Share your dilemmas and get honest opinions from other Mumsnetters.

Spin off from thread about favourite child-DH prefers ours over his sons

106 replies

Vanessatiger · 19/04/2018 06:49

It’s a complicated story but his sons were literally taken away from him at young age - first wife filed for divorce, took more than half of his fortune (she was sahm), remarried and decided that DH was no longer a suitable dad, told sons to call stepdad “daddy” and told DH that he’s only their biological dad and nothing else as they now have a new daddy. 2 years later DH remarried (to me), ex wife got jealous her boys spent time with me, she limited contact to the point of no contact. Moved the boys far away.

Fast forward a few years, court battles, low contact, DH got a new job abroad, decided on new start. We moved away since we didn’t get to see the boys anyway.
Now we have 2 DCs of our own. DH clearly favours ours as he feels more connected to ours. In his will, our children will get a bigger share because when the ex left she took more than half of the family fortune, so they’ll not do badly anyway.

See how damaging it is to limit contact with the father. It’s not DH’s fault he feels this way. But I do feel bad for the boys. They are now late teens.

Records from a data collection:
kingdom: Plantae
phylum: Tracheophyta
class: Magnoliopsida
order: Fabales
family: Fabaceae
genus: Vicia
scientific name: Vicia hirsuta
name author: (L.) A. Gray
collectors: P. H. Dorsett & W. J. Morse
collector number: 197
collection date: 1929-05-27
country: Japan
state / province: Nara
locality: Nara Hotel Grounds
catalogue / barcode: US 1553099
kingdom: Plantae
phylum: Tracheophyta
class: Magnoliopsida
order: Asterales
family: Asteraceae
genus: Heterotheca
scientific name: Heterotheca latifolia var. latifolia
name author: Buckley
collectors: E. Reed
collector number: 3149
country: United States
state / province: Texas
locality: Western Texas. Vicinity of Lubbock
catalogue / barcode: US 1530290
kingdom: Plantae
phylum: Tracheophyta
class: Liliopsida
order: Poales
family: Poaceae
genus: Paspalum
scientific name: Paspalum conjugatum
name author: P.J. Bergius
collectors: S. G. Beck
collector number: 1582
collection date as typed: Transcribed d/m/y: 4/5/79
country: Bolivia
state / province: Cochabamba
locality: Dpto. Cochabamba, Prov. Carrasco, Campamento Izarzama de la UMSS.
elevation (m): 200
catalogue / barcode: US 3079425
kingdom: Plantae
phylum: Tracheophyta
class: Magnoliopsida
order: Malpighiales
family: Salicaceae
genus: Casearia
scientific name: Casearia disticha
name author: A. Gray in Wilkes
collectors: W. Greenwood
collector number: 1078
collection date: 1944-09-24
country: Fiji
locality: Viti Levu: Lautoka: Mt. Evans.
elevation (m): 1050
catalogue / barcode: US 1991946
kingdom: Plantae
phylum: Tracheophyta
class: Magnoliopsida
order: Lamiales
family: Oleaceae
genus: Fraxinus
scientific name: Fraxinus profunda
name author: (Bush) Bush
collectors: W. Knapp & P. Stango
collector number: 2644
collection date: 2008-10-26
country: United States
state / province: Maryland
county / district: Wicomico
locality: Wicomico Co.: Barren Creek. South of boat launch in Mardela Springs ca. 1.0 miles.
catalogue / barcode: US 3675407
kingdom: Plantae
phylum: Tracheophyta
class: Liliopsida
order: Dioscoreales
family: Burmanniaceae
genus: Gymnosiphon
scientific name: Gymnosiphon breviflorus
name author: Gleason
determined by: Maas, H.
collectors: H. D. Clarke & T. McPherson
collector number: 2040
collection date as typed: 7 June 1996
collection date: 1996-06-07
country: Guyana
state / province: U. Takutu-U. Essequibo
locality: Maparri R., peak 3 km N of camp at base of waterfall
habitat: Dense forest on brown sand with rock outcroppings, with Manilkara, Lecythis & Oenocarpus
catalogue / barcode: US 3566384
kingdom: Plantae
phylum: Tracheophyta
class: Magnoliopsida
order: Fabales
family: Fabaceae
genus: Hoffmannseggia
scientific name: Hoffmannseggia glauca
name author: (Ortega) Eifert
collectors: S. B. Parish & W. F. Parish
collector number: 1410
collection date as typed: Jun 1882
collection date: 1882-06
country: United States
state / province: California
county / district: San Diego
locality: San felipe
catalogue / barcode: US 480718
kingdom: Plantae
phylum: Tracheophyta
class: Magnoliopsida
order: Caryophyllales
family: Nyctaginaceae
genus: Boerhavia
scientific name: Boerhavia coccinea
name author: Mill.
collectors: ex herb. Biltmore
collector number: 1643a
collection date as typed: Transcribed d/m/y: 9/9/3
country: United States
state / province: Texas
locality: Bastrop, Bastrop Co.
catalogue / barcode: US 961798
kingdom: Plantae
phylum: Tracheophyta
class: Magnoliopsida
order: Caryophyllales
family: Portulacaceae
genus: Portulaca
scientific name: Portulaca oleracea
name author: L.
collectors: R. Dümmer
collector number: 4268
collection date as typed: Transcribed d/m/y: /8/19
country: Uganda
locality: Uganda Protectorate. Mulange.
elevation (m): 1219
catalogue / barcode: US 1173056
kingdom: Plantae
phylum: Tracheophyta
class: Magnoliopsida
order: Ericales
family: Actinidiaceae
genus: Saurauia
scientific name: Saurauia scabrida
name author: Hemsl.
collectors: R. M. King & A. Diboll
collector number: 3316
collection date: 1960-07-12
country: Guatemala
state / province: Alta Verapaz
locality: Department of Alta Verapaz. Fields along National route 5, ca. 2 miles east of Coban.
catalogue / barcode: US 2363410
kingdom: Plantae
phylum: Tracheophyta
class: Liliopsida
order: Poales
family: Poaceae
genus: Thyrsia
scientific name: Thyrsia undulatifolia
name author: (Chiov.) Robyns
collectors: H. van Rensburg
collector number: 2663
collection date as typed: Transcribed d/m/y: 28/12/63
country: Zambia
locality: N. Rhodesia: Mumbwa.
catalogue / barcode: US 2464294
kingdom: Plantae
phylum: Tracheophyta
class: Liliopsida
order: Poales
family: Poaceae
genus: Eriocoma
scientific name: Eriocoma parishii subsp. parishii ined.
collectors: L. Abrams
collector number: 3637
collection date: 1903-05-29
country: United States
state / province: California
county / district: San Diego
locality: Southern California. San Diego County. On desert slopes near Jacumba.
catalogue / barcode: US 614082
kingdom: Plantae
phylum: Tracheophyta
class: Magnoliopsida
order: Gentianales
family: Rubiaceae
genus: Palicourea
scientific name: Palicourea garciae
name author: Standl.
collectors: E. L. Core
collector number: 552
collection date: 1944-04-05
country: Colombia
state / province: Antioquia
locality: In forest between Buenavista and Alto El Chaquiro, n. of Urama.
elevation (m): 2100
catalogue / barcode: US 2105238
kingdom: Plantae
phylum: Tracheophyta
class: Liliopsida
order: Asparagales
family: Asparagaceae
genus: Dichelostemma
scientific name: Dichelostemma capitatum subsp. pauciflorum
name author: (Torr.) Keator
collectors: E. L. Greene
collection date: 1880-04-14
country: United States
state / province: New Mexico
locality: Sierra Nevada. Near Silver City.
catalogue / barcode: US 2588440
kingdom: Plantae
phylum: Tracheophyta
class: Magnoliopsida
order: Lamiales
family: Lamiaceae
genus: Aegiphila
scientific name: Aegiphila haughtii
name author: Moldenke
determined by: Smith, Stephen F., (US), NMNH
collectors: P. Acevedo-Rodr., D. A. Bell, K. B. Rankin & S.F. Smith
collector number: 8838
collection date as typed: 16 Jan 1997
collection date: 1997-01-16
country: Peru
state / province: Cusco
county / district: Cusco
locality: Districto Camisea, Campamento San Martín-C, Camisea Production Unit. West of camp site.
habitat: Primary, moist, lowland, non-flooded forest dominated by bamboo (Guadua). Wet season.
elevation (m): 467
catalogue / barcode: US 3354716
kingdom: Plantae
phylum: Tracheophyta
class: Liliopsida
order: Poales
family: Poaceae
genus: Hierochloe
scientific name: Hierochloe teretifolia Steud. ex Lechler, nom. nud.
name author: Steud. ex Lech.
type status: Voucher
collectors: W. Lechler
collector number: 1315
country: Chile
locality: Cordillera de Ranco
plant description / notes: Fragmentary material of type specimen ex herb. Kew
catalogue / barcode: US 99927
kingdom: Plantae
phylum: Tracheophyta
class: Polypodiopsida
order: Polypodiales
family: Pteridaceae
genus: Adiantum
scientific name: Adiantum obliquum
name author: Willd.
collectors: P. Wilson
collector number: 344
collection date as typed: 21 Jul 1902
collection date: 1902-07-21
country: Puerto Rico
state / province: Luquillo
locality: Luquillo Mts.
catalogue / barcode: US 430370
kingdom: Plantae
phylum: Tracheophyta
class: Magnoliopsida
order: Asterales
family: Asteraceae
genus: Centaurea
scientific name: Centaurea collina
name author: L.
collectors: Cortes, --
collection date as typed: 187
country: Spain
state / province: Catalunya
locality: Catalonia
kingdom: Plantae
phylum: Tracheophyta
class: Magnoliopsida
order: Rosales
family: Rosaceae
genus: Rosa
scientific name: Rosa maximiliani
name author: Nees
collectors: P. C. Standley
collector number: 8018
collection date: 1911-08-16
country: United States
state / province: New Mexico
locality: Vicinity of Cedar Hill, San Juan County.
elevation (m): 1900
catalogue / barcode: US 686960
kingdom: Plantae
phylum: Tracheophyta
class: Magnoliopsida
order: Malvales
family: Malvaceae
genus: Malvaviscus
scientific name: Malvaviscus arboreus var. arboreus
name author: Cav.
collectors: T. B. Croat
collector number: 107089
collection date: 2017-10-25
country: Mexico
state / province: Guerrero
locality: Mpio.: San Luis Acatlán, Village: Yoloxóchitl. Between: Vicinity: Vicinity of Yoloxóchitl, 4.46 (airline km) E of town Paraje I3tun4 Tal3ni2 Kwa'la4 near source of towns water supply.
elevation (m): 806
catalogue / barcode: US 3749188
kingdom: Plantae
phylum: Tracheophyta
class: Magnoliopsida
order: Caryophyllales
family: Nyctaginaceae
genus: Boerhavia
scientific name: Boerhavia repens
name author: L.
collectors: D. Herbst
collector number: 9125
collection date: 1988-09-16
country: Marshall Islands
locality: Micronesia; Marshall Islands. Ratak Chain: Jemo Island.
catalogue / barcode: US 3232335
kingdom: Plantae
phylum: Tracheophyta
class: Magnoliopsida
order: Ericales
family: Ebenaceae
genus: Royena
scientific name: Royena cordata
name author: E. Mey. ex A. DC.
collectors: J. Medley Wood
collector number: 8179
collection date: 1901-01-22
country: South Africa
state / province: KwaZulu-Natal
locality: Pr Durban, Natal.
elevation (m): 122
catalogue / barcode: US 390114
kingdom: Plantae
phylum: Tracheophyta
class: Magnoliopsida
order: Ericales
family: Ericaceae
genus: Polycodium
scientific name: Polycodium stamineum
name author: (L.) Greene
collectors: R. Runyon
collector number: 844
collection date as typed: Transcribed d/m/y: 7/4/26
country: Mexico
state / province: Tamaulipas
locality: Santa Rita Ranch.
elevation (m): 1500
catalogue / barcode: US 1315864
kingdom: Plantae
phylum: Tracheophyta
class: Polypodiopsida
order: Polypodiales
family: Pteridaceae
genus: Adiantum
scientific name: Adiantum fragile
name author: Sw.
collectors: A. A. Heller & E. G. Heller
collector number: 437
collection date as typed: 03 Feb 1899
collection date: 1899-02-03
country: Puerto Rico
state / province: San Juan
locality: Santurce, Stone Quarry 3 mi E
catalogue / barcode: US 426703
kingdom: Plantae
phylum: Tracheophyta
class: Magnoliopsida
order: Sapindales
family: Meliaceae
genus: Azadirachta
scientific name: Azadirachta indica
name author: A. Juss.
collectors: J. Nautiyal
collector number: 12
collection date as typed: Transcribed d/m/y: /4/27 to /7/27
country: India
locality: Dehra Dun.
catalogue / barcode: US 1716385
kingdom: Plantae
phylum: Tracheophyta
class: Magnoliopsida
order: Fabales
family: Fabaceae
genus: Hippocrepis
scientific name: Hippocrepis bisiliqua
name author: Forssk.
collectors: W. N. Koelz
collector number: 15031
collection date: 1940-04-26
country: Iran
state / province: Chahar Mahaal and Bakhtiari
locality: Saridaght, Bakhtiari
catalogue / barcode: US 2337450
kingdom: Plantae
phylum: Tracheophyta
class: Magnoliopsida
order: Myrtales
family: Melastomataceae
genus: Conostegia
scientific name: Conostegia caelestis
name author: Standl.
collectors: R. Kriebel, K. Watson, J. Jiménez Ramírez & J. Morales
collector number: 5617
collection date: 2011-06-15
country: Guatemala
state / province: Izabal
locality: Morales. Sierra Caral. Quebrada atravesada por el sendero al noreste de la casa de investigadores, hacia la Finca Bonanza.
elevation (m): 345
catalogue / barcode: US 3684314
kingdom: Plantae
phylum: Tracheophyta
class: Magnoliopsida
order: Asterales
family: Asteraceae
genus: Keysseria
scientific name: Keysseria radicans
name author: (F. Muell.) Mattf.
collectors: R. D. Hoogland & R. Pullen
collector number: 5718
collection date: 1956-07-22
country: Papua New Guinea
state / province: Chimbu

**What you should do**
Write out the forum post, starting at "It’s a complicated" and ending at "the boys anyway.". Work from the forum post alone.

**Your solution**
It’s a complicated story but his sons were literally taken away from him at young age - first wife filed for divorce, took more than half of his fortune (she was sahm), remarried and decided that DH was no longer a suitable dad, told sons to call stepdad “daddy” and told DH that he’s only their biological dad and nothing else as they now have a new daddy. 2 years later DH remarried (to me), ex wife got jealous her boys spent time with me, she limited contact to the point of no contact. Moved the boys far away.

Fast forward a few years, court battles, low contact, DH got a new job abroad, decided on new start. We moved away since we didn’t get to see the boys anyway.